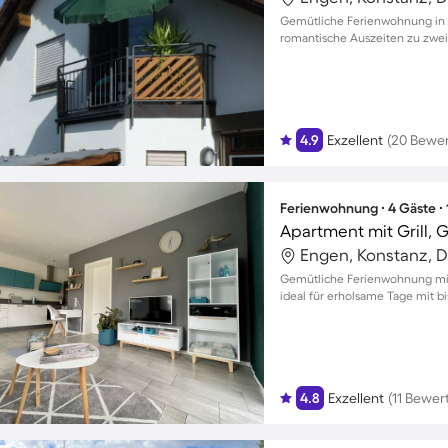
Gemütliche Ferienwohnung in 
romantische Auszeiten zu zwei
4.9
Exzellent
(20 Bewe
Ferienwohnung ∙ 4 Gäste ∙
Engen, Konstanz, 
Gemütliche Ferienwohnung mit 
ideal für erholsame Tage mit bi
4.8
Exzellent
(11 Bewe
———
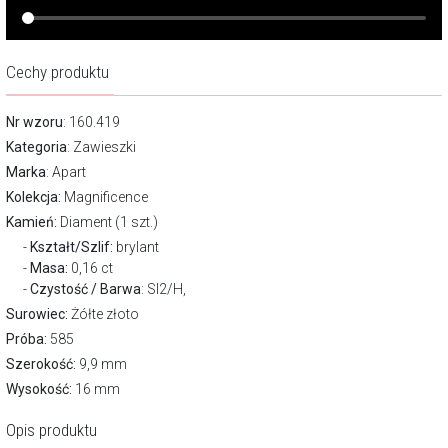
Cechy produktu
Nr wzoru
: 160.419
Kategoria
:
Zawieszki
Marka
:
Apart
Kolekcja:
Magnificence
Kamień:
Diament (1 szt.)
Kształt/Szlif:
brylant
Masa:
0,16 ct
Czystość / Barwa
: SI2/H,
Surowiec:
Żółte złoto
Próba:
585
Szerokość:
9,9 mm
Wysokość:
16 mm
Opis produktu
———
• _Work required_: Lines holding the string "Ferienwohnung" must be copied out of the entries above.

• _Expected answer_:
Gemütliche Ferienwohnung in 
Ferienwohnung ∙ 4 Gäste ∙
Gemütliche Ferienwohnung mit 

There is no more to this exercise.